Signing documentDoes a company like LegalZoom, that provides low-cost do-it-yourself legal documents, necessarily stray into the unauthorized practice of law?  The ABA Journal reports here, summarizing recent salvos in the LegalZoom war.

Under LegalZoom’s business model, customers create legal documents by answering on-line questionnaires.  Then, LegalZoom employees review the answers, and out comes a will, or an LLC agreement, or whatever customers might identify as their legal needs.  You’ve probably heard or seen LegalZoom’s ads — they’re everywhere — and they disclaim any intention to practice law.

LegalZoom has indeed racked up a success record in the courts.

  • The South Carolina Supreme Court, for example, effectively gave LegalZoom a green light to operate in March of this year, adopting a referee’s report that ended by agreement a suit brought by a former state attorney general.  The referee wrote that LegalZoom was essentially a scrivener, as its software merely “records the customer’s original information verbatim,” without using any judgment or discretion, and that the documents worked like ones already offered by various state and local agencies.
  • In Ohio, a district court in 2012 dismissed a putative class action complaint alleging that LegalZoom violated Ohio’s statute against the unauthorized practice of law.  The court held that the plaintiff didn’t have a claim unless the Ohio Supreme Court declared that the company engaged in unauthorized practice.

But other jurisdictions have put up at least temporary roadblocks.  About two weeks after the referee’s report in South Carolina, a special superior court judge just across the border in North Carolina kept alive a suit that started in 2011 with LegalZoom suing the state bar following a cease-and-desist order against it. 

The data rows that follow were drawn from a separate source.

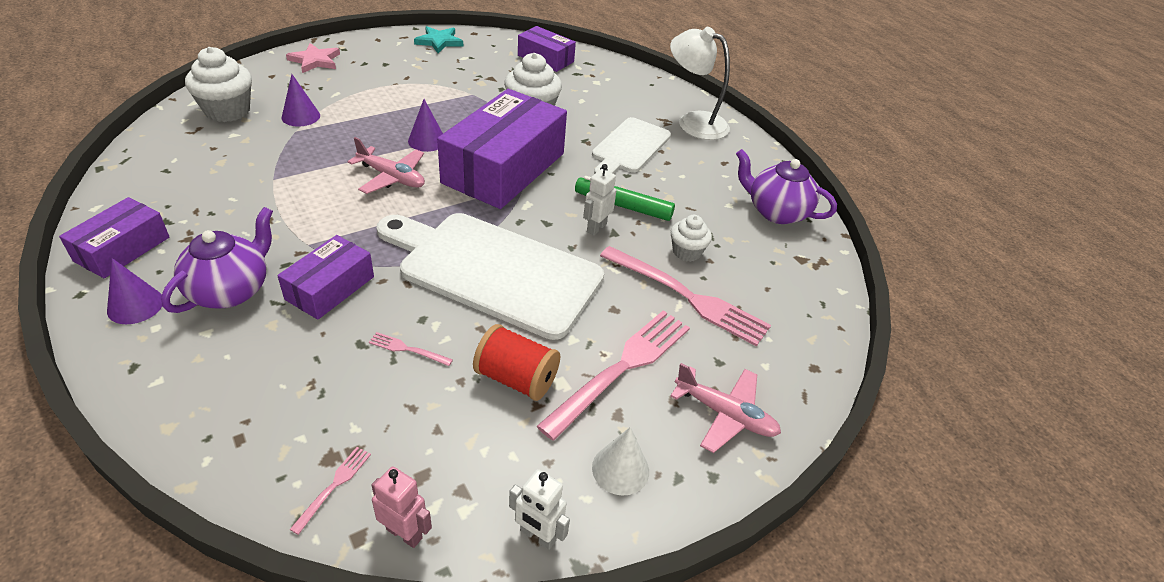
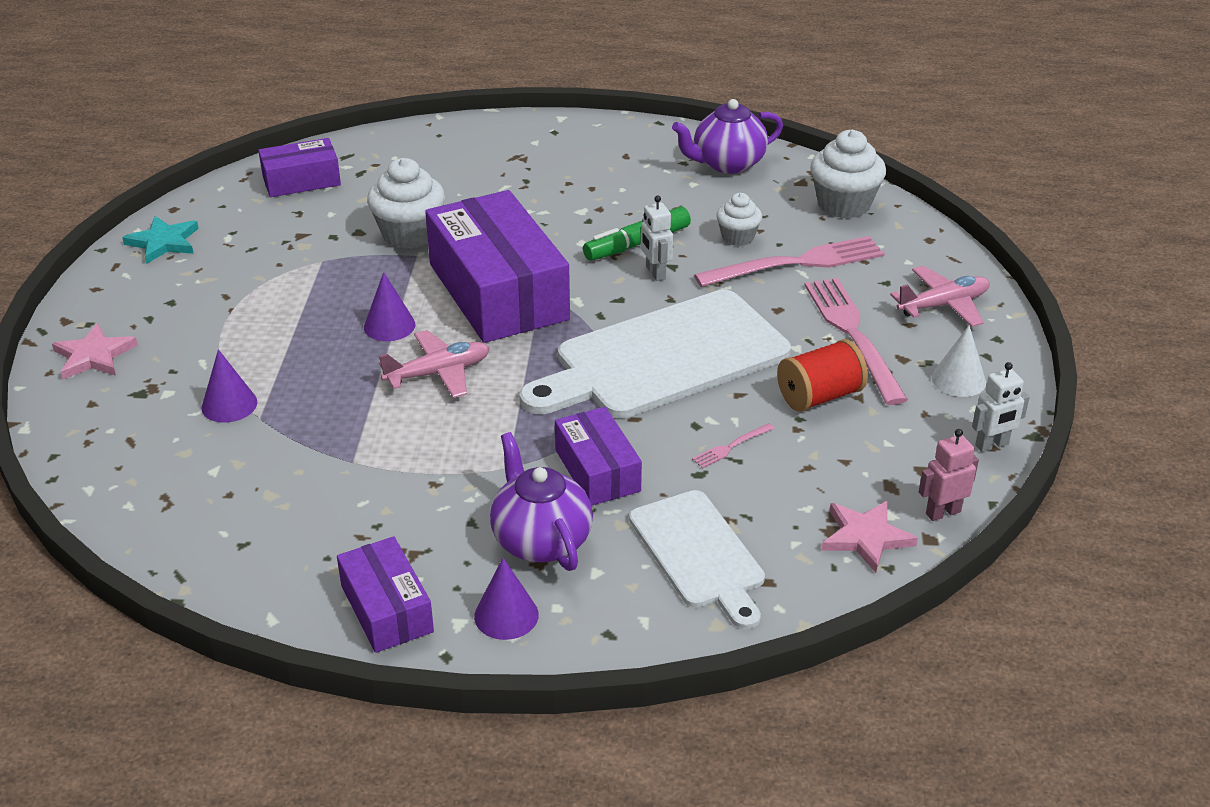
camera: 50 degrees left, 5 degrees down
white cupcake [185,47,252,122] -> white cupcake moved to [810,130,886,219]
pink fork [289,447,371,535] -> pink star [822,501,918,573]
white cutting board [592,117,671,174] -> white cutting board moved to [629,490,765,629]
white lamp [670,27,730,140] -> none

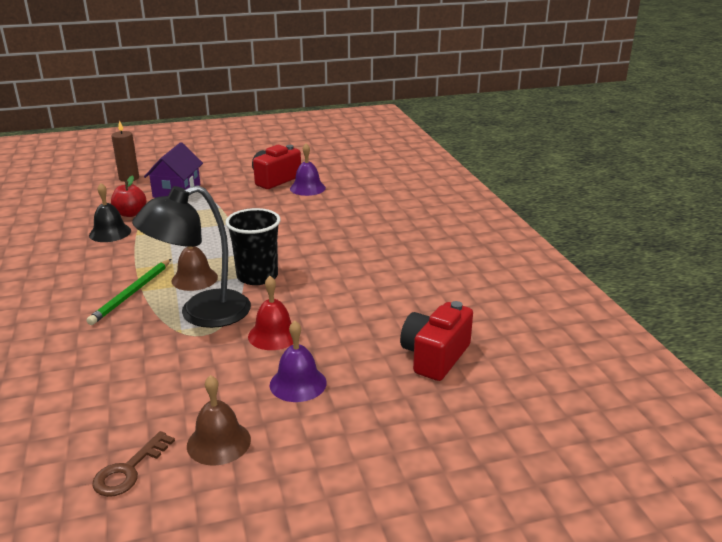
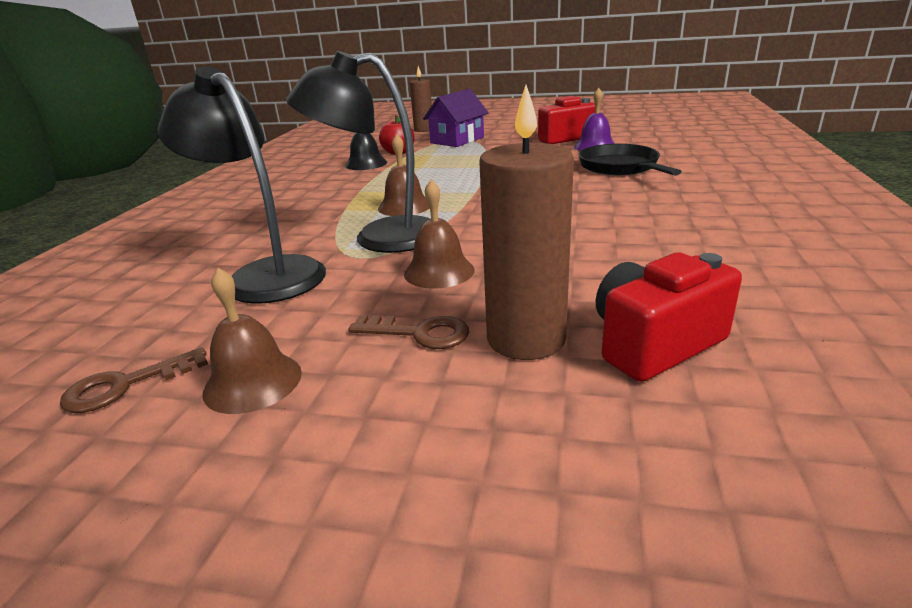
camera: 30 degrees right, 0 degrees up
green pencil [86,259,171,325] -> none
black cup [225,208,280,285] -> none
red bell [248,276,293,350] -> brown bell [404,180,475,289]
purple bell [270,321,327,402] -> brown key [348,315,469,349]
none -> black lamp [158,67,326,304]
none -> brown candle [479,85,574,360]
none -> black pan [578,144,682,176]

The North Carolina bar asserted that the guidance and review that LegalZoom provides means that it is acting as a legal advisor.  The North Carolina court dismissed LegalZoom’s constitutional claims against the bar, and said that it needed more information and briefing before deciding the bar’s claim against the company for unauthorized practice.

Over at The Legal Ethics Forum, law professor Andrew Perlman, of Suffolk University Law School, suggests that LegalZoom should be permitted to continue its work, but with some modest regulatory oversight to protect the public.

The jury is still out, and other jurisdictions will undoubtedly continue to try to define the boundaries of what LegalZoom can do.  What do you think — Is some deregulation a positive force that expands access for consumers who need it?  Is LegalZoom just document automation software?  Or does it cross the line into unauthorized practice territory?  Use Comments to weigh in.